**Source document:**
The petition for review shall be filed with the court of appeals for the judicial circuit in which the immigration judge completed the proceedings.   The record and briefs do not have to be printed.   The court of appeals shall review the proceeding on a typewritten record and on typewritten briefs.

8 U.S.C. § 1252(b)(2).   First, § 1252(b)(2) does not refer to “jurisdiction” or “judicial review.”   See Moreno-Bravo, 463 F.3d at 259 (“In view of the extraordinary attention Congress directed toward federal jurisdiction over petitions for review in § 1252, ․ it is hard for us to believe that the legislature would then neglect to express a similarly clear intent-or any intent at all-to circumscribe jurisdiction ․”).  Second, as noted by the Second Circuit, the underlying purpose and background of the REAL ID Act supports the conclusion that § 1252(b)(2) is not a jurisdictional statute.   See id. (discussing the REAL ID Act amendments to § 1252 and concluding “it should be plain beyond any doubt that § 1252(b)(2), which was left untouched by those amendments, does not concern jurisdiction”).   Finally, although the title of a statute cannot trump its clear terms, § 1252(b)(2) is entitled “Venue and forms,” further supporting the conclusion this is not a jurisdictional provision.   See id. at 260.

 In accordance with the language of the statute and sister circuit authority, we conclude § 1252(b)(2) is a nonjurisdictional venue provision.   Further, the Government concedes venue is proper in this Court because the order of reinstatement was issued in Miami, Florida.   Accordingly, we have jurisdiction to review Avila's order of reinstatement under § 1252(a)(1), and venue is proper in this Court under § 1252(b)(2).

3. Underlying Removal Order

 This Court has jurisdiction to review a final order of removal only if the alien has first exhausted his administrative remedies, 8 U.S.C. § 1252(d)(1);  Amaya-Artunduaga v. U.S. Att'y Gen., 463 F.3d 1247, 1251 (11th Cir.2006), and has timely filed a petition for review in this Court, 8 U.S.C. § 1252(b)(1);  Dakane v. U.S. Att'y Gen., 399 F.3d 1269, 1272 n. 3 (11th Cir.2005).   Although we have recognized “some due process claims do not require exhaustion ․ we have never specifically determined which due process claims require exhaustion.”  Amaya-Artunduaga, 463 F.3d at 1251 (internal citations and quotation marks omitted).   Procedural due process claims, however, “must be raised before the BIA.”  Id.

 On petition for review, Avila raises procedural due process claims and alleges no “negative consequences” could attach to his failure to post the voluntary departure bond.   Avila failed to challenge his underlying removal proceedings before the BIA or this Court.   Because Avila failed to exhaust his administrative remedies or seek timely review of his 1997 deportation order, we lack jurisdiction to review the underlying validity of that order.   We therefore do not address petitioner's argument that the underlying removal order was the product of due process violations or that it constituted an impermissible “negative consequence” of his failure to post a voluntary departure bond.

**Raw data:**
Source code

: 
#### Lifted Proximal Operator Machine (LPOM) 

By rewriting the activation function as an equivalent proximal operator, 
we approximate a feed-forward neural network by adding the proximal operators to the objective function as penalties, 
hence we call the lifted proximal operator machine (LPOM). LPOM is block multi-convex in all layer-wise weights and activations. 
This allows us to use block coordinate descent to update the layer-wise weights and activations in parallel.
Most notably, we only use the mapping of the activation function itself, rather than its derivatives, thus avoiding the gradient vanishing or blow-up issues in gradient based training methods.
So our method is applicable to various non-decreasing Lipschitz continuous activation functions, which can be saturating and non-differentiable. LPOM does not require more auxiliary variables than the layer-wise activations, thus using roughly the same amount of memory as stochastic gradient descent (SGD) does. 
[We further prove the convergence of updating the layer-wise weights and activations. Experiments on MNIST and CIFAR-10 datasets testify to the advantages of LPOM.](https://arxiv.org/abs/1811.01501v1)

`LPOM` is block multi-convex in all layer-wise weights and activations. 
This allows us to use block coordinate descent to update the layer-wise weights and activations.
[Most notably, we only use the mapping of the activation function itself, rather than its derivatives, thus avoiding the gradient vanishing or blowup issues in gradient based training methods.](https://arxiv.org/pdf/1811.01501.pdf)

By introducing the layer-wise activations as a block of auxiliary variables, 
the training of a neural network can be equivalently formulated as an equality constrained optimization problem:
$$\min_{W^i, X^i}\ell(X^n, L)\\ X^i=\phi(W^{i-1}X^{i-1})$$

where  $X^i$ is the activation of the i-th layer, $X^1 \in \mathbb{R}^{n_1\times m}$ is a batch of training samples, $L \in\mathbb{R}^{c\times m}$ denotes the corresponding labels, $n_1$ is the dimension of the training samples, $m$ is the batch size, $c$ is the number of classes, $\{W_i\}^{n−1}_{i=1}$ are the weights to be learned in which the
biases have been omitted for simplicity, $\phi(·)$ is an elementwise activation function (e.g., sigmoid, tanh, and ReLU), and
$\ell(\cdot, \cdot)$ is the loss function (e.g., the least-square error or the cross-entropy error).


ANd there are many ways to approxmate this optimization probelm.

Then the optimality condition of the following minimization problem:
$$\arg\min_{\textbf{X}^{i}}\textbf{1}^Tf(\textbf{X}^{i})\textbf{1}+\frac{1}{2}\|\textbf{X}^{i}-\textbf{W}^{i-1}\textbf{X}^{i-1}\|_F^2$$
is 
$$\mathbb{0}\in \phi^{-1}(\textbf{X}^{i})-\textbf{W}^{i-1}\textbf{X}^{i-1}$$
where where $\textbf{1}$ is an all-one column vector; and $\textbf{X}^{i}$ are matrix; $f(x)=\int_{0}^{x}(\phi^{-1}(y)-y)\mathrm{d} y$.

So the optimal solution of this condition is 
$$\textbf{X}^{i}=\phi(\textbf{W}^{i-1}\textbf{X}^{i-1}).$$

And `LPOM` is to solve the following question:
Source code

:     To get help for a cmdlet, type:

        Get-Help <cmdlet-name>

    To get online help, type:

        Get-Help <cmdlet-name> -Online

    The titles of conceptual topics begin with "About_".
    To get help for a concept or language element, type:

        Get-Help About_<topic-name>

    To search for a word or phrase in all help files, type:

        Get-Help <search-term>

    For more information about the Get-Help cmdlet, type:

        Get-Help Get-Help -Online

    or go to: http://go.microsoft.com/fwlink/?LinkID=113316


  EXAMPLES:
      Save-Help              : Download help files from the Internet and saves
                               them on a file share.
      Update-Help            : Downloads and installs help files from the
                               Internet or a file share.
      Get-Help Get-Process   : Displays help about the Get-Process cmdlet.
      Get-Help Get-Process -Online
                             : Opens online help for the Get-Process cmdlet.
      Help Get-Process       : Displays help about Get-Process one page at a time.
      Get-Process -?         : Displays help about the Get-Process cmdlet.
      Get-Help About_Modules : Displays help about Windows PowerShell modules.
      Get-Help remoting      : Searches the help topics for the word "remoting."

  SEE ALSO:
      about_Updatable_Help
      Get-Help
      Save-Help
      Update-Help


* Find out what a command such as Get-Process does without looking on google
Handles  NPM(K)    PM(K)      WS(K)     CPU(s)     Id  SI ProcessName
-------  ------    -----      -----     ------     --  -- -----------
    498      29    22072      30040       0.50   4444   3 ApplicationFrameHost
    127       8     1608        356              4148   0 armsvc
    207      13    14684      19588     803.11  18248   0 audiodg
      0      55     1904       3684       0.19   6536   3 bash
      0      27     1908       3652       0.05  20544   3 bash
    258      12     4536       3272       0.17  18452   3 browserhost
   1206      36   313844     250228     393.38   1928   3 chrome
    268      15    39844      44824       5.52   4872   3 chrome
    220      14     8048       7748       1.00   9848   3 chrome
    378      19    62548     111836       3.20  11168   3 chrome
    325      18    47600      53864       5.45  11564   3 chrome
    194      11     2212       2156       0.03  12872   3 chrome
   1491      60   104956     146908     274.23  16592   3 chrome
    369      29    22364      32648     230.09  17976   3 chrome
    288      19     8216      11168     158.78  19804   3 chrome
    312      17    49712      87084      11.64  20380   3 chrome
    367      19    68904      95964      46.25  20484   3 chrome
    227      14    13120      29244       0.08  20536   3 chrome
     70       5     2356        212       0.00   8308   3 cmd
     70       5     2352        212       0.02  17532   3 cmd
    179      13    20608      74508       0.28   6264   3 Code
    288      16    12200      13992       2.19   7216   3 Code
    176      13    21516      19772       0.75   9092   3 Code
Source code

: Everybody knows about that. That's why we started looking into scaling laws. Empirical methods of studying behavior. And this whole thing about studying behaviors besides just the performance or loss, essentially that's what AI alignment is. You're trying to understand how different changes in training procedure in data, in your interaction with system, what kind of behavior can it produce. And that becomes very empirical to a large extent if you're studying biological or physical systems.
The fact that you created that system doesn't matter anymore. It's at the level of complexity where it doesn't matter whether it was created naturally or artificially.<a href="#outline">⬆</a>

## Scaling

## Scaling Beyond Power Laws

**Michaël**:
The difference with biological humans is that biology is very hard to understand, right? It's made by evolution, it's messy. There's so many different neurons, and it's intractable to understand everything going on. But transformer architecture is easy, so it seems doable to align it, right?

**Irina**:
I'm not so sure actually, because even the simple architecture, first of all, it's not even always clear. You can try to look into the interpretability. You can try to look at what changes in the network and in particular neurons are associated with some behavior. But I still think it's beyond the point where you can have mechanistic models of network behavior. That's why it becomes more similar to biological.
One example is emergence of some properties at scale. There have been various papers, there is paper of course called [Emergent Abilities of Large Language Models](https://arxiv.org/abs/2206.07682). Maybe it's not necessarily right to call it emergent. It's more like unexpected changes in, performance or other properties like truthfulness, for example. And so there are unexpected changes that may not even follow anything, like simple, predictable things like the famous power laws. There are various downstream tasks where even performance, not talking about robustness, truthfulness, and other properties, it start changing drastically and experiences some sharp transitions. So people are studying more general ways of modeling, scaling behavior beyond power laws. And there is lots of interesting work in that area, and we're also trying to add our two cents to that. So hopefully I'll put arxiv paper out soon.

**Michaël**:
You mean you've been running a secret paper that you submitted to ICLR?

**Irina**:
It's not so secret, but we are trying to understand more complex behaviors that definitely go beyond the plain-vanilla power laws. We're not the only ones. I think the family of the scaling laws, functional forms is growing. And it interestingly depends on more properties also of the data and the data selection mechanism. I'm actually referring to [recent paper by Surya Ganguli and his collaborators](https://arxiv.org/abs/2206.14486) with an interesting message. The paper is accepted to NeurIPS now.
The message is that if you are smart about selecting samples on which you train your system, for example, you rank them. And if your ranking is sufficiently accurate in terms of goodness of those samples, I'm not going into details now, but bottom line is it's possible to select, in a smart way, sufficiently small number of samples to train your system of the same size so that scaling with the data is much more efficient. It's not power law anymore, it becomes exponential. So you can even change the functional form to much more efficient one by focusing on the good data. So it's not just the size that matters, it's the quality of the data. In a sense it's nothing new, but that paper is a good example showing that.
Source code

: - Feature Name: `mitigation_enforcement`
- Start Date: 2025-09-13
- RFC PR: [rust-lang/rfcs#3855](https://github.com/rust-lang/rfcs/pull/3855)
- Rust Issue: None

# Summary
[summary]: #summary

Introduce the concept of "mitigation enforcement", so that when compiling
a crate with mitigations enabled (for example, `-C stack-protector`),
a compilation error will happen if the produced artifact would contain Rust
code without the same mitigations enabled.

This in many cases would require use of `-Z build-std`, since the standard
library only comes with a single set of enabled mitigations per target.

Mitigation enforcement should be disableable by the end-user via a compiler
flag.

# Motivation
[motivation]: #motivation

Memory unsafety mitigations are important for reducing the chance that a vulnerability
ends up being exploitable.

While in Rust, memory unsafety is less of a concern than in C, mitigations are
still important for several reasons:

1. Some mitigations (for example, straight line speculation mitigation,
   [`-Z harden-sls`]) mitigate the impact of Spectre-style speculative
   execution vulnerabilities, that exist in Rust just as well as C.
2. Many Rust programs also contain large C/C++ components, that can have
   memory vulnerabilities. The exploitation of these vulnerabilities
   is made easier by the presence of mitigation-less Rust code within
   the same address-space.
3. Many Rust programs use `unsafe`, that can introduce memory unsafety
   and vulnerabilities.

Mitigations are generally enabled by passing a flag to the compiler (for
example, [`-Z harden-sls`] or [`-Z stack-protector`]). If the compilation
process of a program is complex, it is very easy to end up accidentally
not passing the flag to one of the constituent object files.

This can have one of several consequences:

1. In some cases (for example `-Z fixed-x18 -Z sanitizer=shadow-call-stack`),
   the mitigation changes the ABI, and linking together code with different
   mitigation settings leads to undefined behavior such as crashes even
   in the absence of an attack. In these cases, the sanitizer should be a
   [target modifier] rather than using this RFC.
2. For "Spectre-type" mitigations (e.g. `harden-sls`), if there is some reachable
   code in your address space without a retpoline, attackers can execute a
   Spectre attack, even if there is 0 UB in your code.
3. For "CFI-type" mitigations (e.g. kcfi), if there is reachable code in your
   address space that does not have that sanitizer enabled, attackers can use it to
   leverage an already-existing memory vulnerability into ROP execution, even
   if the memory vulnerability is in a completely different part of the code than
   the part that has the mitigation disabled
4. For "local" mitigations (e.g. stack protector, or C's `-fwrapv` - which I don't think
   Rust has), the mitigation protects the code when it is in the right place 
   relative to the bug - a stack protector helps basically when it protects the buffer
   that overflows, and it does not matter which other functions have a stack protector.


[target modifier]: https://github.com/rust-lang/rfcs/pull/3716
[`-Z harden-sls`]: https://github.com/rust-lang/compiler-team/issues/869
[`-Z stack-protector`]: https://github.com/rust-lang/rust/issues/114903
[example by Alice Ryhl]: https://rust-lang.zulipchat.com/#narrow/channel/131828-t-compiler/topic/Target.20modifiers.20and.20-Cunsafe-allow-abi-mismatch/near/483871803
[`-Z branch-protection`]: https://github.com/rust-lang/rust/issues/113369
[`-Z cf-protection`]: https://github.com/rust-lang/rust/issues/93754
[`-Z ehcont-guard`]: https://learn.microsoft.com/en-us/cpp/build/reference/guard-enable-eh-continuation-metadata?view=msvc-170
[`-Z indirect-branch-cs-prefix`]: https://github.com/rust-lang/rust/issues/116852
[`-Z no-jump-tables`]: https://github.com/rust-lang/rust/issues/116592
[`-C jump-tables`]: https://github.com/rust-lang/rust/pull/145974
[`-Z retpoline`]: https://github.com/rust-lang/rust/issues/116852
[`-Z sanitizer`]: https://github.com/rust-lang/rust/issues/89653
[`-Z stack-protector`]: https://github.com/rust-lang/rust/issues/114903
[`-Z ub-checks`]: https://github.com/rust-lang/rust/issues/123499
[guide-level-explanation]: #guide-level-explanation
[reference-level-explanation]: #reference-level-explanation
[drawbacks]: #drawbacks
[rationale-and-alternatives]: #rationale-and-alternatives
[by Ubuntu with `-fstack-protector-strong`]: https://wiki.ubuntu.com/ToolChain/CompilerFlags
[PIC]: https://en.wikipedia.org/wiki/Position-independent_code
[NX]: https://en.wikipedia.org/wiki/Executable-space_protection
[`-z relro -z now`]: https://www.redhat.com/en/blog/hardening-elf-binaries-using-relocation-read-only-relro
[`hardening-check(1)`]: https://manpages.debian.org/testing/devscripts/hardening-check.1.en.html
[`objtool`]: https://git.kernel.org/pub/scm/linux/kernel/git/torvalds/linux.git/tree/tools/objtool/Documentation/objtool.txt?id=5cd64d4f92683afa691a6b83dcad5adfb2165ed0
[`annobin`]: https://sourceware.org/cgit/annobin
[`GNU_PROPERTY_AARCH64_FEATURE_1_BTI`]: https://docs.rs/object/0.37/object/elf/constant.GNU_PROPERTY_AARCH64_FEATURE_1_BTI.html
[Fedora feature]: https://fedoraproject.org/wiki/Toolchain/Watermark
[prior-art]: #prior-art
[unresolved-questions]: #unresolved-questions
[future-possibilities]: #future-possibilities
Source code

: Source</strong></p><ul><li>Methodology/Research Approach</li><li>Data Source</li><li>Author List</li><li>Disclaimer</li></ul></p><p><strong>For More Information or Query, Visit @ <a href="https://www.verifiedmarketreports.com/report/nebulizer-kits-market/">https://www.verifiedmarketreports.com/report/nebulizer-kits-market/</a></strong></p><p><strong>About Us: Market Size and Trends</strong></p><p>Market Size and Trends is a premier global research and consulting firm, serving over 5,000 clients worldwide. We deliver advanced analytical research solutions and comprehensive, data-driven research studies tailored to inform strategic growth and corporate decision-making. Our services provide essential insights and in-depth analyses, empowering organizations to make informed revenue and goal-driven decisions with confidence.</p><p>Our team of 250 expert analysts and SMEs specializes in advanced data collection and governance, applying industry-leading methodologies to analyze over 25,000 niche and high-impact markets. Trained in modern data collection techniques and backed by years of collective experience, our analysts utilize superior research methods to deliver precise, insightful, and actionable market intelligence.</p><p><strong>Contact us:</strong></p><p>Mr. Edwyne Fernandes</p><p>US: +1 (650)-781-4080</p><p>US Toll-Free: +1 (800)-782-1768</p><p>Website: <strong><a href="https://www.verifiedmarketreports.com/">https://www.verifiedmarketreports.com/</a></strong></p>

**Task requirements:**
1) Reproduce the court opinion word for word, from "On petition for" to "a voluntary departure bond.", inclusive.
2) According to the court opinion, in what city was the order of reinstatement issued?
The entries have nothing to do with this work.

**Written responses:**
1)
On petition for review, Avila raises procedural due process claims and alleges no “negative consequences” could attach to his failure to post the voluntary departure bond.   Avila failed to challenge his underlying removal proceedings before the BIA or this Court.   Because Avila failed to exhaust his administrative remedies or seek timely review of his 1997 deportation order, we lack jurisdiction to review the underlying validity of that order.   We therefore do not address petitioner's argument that the underlying removal order was the product of due process violations or that it constituted an impermissible “negative consequence” of his failure to post a voluntary departure bond.

2) Miami, Florida.